-- Start Recorded data --

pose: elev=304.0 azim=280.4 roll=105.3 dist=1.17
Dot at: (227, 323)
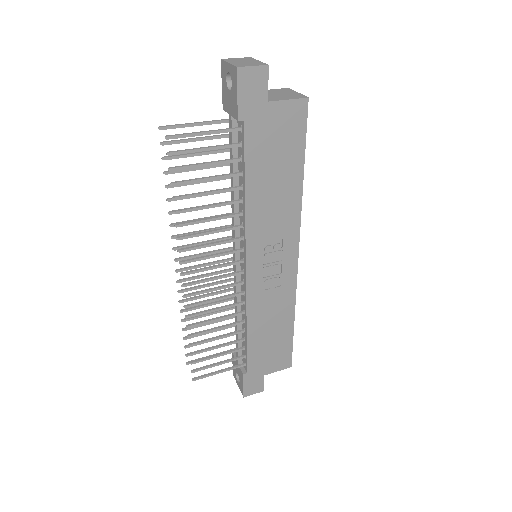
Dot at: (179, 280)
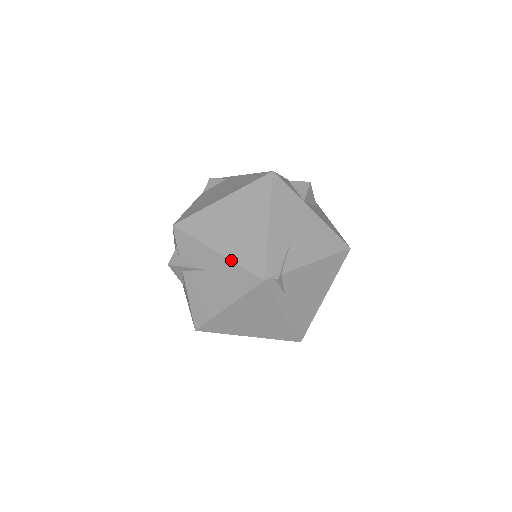
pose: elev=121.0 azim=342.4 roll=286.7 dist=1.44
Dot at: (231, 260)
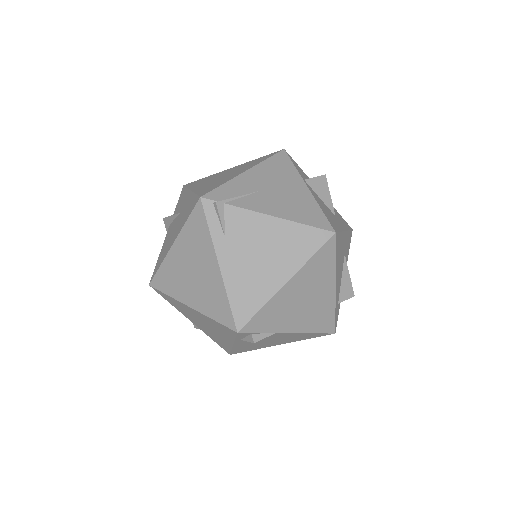
Dot at: (194, 192)
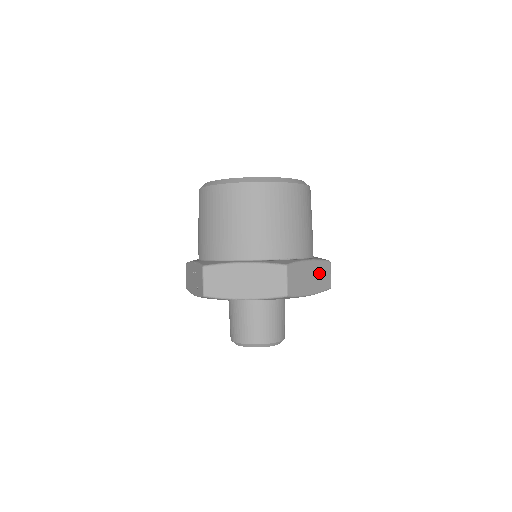
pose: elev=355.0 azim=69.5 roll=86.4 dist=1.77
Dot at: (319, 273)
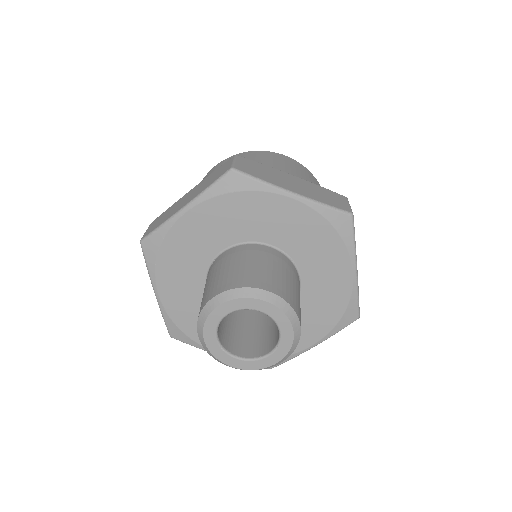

-- End Recorded data --

> Exercise objective
Rewrite all the rows above with "dist" replaced by "distance" everywhere and everything else unchanged, and omit the pictures from your answer.

> Answer below
pose: elev=304.0 azim=280.4 roll=105.3 distance=1.17
Dot at: (227, 323)
Dot at: (179, 280)
pose: elev=121.0 azim=342.4 roll=286.7 distance=1.44
Dot at: (231, 260)
Dot at: (194, 192)
pose: elev=355.0 azim=69.5 roll=86.4 distance=1.77
Dot at: (319, 273)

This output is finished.